Wash hands

World Water Day 2020 highlights the essential role of handwashing

Good hand hygiene protects you and those around you. One of the most important contributions we can make to slowing down transmission of COVID-19 and keeping ourselves and our communities safe is to wash our hands. This is the main message of World Water Day 2020 on 22 March, and everyone has a role to play.

The provision of safe water, sanitation and adequate hygiene (WASH) is essential to protecting human health during all infectious disease outbreaks. Ensuring good and consistently applied WASH, environmental cleaning and waste management practices in communities, homes, schools, marketplaces and health-care facilities will further help to prevent human-to-human transmission of the COVID-19 virus. Strictly following good handwashing and personal hygiene practices is important for all, but especially in health-care settings, where it protects both patients and health-care workers.

Safe hygiene standards require a continuous and adequate supply of safe water, and sanitation systems that will continue to function even under stress or challenging conditions, such as under a changing climate. Within the WHO European Region, we have a strong multilateral mechanism: the Protocol on Water and Health to the 1992 Convention on the Protection and Use of Transboundary Watercourses and International Lakes. The Protocol’s primary objective is to promote the protection of human health and well-being within a framework of sustainable development, through improving water management, including the protection of water ecosystems, and through preventing, controlling and reducing water-related disease.

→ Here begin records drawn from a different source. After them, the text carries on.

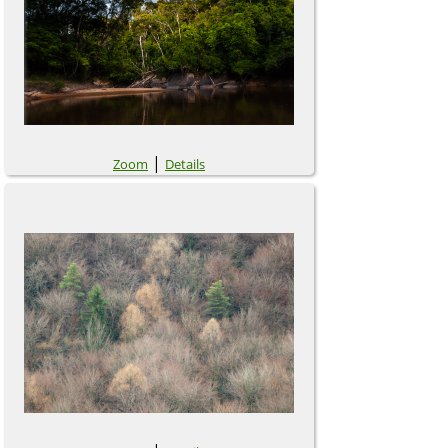
|
Zoom
Details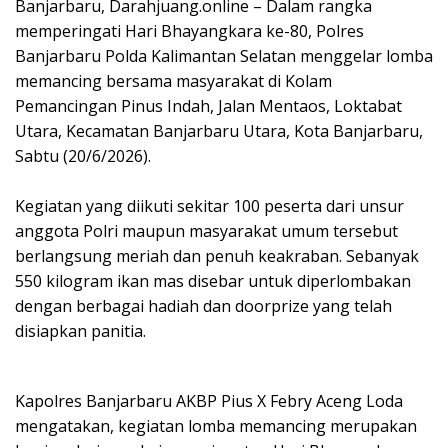
Banjarbaru, Darahjuang.online – Dalam rangka
memperingati Hari Bhayangkara ke-80, Polres
Banjarbaru Polda Kalimantan Selatan menggelar lomba
memancing bersama masyarakat di Kolam
Pemancingan Pinus Indah, Jalan Mentaos, Loktabat
Utara, Kecamatan Banjarbaru Utara, Kota Banjarbaru,
Sabtu (20/6/2026).
Kegiatan yang diikuti sekitar 100 peserta dari unsur
anggota Polri maupun masyarakat umum tersebut
berlangsung meriah dan penuh keakraban. Sebanyak
550 kilogram ikan mas disebar untuk diperlombakan
dengan berbagai hadiah dan doorprize yang telah
disiapkan panitia.
Kapolres Banjarbaru AKBP Pius X Febry Aceng Loda
mengatakan, kegiatan lomba memancing merupakan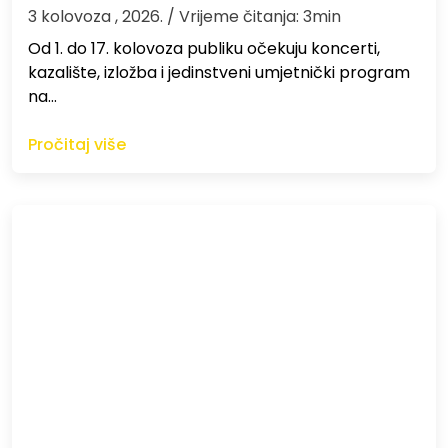
3 kolovoza , 2026.
/ Vrijeme čitanja: 3min
Od 1. do 17. kolovoza publiku očekuju koncerti,
kazalište, izložba i jedinstveni umjetnički program
na…
Pročitaj više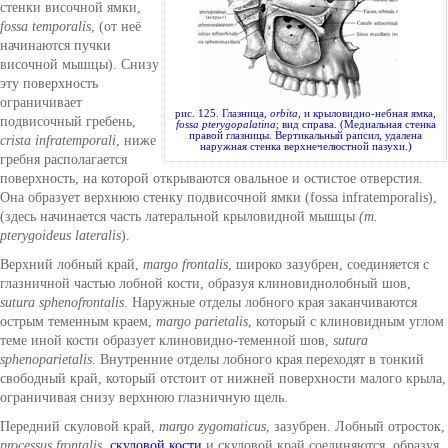
стенки височной ямки,
fossa temporalis
, (от неё
начинаются пучки
височной мышцы). Снизу
эту поверхность
ограничивает
рис. 125. Глазница,
orbita
, и крыловидно-небная ямка,
подвисочный гребень,
fossa pterygopalatina
; вид справа. (Медиальная стенка
правой глазницы. Вертикальный рапсил, удалена
crista infratemporali
, ниже
наружная стенка верхнечелюстной пазухи.)
гребня располагается
поверхность, на которой открываются овальное и остистое отверстия.
Она образует верхнюю стенку подвисочной ямки (fossa infratemporalis),
(здесь начинается часть латеральной крыловидной мышцы
(m.
pterygoideus lateralis
).
Верхний лобный край,
margo frontalis
, широко зазубрен, соединяется с
глазничной частью лобной кости, образуя клиновиднолобный шов,
sutura sphenofrontalis
. Наружные отделы лобного края заканчиваются
острым теменным краем,
margo parietalis
, который с клиновидным углом
теме иной кости образует клиновидно-теменной шов,
sutura
sphenoparietalis
. Внутренние отделы лобного края переходят в тонкий
свободный край, который отстоит от нижней поверхности малого крыла,
ограничивая снизу верхнюю глазничную щель.
Передний скуловой край,
margo zygomaticus
, зазубрен. Лобный отросток,
processus frontalis
,
скуловой кости
и скуловой край соединяются, образуя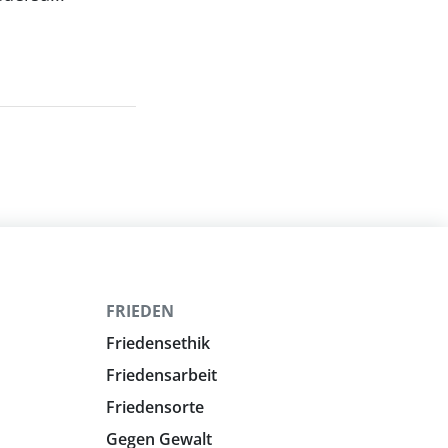
FRIEDEN
Friedensethik
Friedensarbeit
Friedensorte
Gegen Gewalt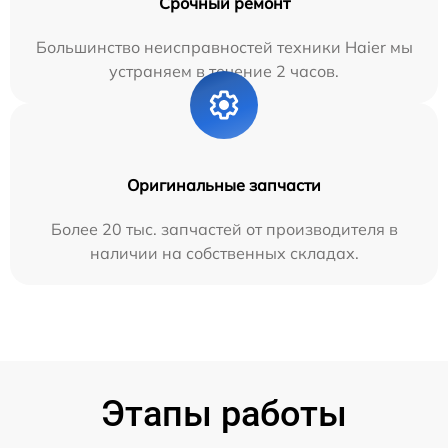
Срочный ремонт
Большинство неисправностей техники Haier мы
устраняем в течение 2 часов.
Оригинальные запчасти
Более 20 тыс. запчастей от производителя в
наличии на собственных складах.
Этапы работы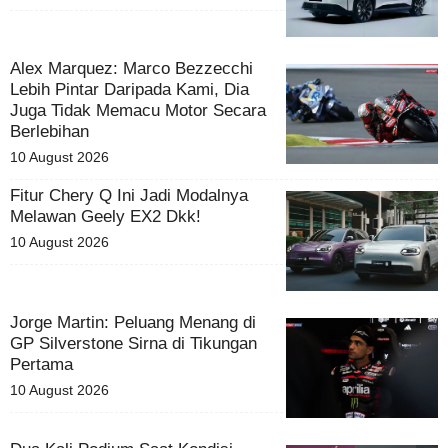
Alex Marquez: Marco Bezzecchi
Lebih Pintar Daripada Kami, Dia
Juga Tidak Memacu Motor Secara
Berlebihan
10 August 2026
Fitur Chery Q Ini Jadi Modalnya
Melawan Geely EX2 Dkk!
10 August 2026
Jorge Martin: Peluang Menang di
GP Silverstone Sirna di Tikungan
Pertama
10 August 2026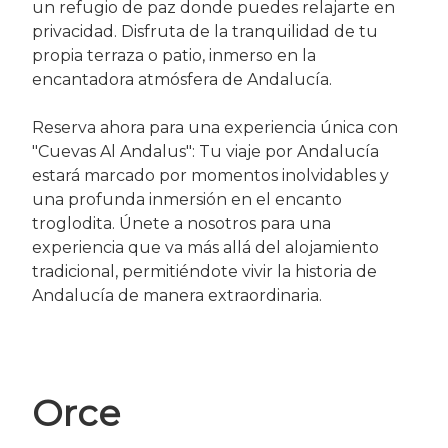
un refugio de paz donde puedes relajarte en
privacidad. Disfruta de la tranquilidad de tu
propia terraza o patio, inmerso en la
encantadora atmósfera de Andalucía.
Reserva ahora para una experiencia única con
"Cuevas Al Andalus": Tu viaje por Andalucía
estará marcado por momentos inolvidables y
una profunda inmersión en el encanto
troglodita. Únete a nosotros para una
experiencia que va más allá del alojamiento
tradicional, permitiéndote vivir la historia de
Andalucía de manera extraordinaria.
Orce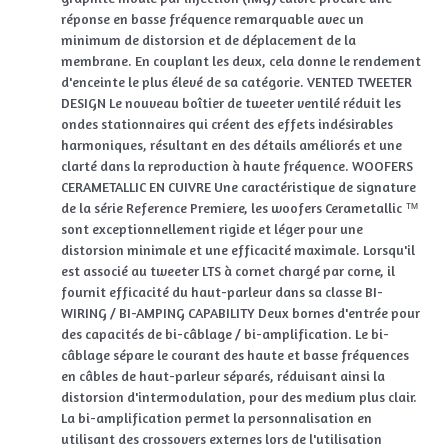
réponse en basse fréquence remarquable avec un
minimum de distorsion et de déplacement de la
membrane. En couplant les deux, cela donne le rendement
d'enceinte le plus élevé de sa catégorie. VENTED TWEETER
DESIGN Le nouveau boîtier de tweeter ventilé réduit les
ondes stationnaires qui créent des effets indésirables
harmoniques, résultant en des détails améliorés et une
clarté dans la reproduction à haute fréquence. WOOFERS
CERAMETALLIC EN CUIVRE Une caractéristique de signature
de la série Reference Premiere, les woofers Cerametallic ™
sont exceptionnellement rigide et léger pour une
distorsion minimale et une efficacité maximale. Lorsqu'il
est associé au tweeter LTS à cornet chargé par corne, il
fournit efficacité du haut-parleur dans sa classe BI-
WIRING / BI-AMPING CAPABILITY Deux bornes d'entrée pour
des capacités de bi-câblage / bi-amplification. Le bi-
câblage sépare le courant des haute et basse fréquences
en câbles de haut-parleur séparés, réduisant ainsi la
distorsion d'intermodulation, pour des medium plus clair.
La bi-amplification permet la personnalisation en
utilisant des crossovers externes lors de l'utilisation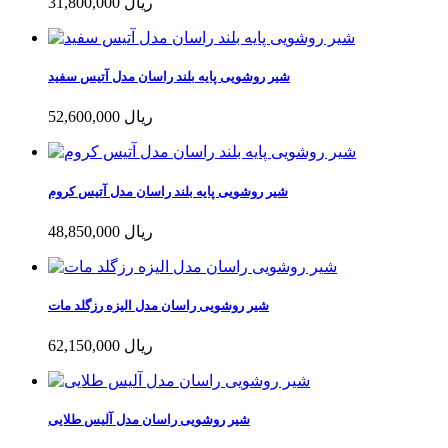
31,800,000 ریال
شیر روشویی پایه بلند راسان مدل آتیس سفید
52,600,000 ریال
شیر روشویی پایه بلند راسان مدل آتیس کروم
48,850,000 ریال
شیر روشویی راسان مدل الیزه رزگلد مات
62,150,000 ریال
شیر روشویی راسان مدل آلیس طلایی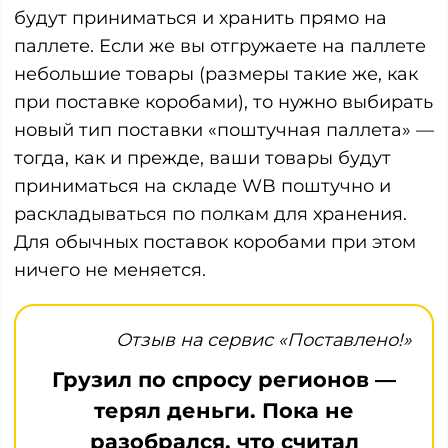
будут приниматься и хранить прямо на
паллете. Если же вы отгружаете на паллете
небольшие товары (размеры такие же, как
при поставке коробами), то нужно выбирать
новый тип поставки «поштучная паллета» —
тогда, как и прежде, ваши товары будут
приниматься на складе WB поштучно и
раскладываться по полкам для хранения.
Для обычных поставок коробами при этом
ничего не меняется.
Отзыв на сервис «Поставлено!»
Грузил по спросу регионов —
терял деньги. Пока не
разобрался, что считал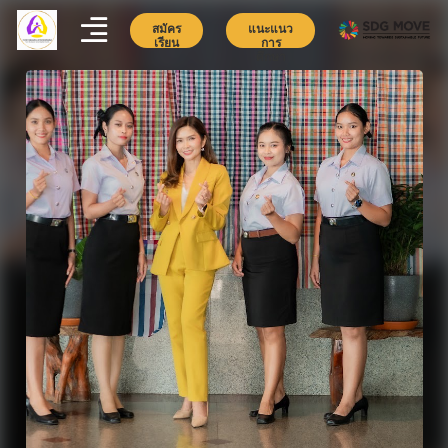
สมัคร
แนะแนว
เรียน
การ
ศึกษา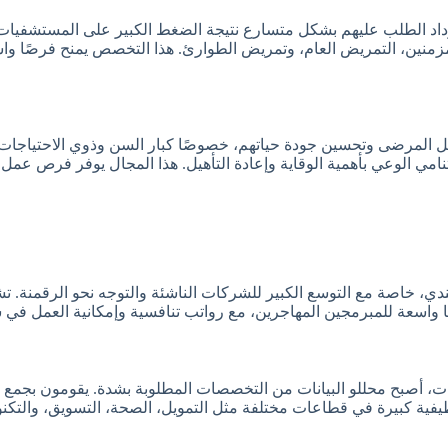
اد الطلب عليهم بشكل متسارع نتيجة الضغط الكبير على المستشفيات و
منين، التمريض العام، وتمريض الطوارئ. هذا التخصص يمنح فرصًا وا
أهيل المرضى وتحسين جودة حياتهم، خصوصًا كبار السن وذوي الاحتياجات
 لتنامي الوعي بأهمية الوقاية وإعادة التأهيل. هذا المجال يوفر فرص ع
ندي، خاصة مع التوسع الكبير للشركات الناشئة والتوجه نحو الرقمنة. ت
رصًا واسعة للمبرمجين المهاجرين، مع رواتب تنافسية وإمكانية العمل ف
ات، أصبح محللو البيانات من التخصصات المطلوبة بشدة. يقومون بجمع الب
ية كبيرة في قطاعات مختلفة مثل التمويل، الصحة، التسويق، والتكنولوج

“Washing your hands is such a simple act, and yet such an essential step in halting infectious disease transmission and saving lives,” notes Oliver Schmoll, Programme Manager for Water and Climate at the WHO European Centre for Environment and Health in Bonn, Germany. “But in order to be able to maintain good hand hygiene, hospitals, schools and communities require a continuous supply of safe water and the availability of functional hand hygiene facilities and soap.”

To support water and sanitation practitioners and providers, as well as health-care professionals, WHO has recently published a technical brief, “Water, sanitation, hygiene and waste management for COVID-19”.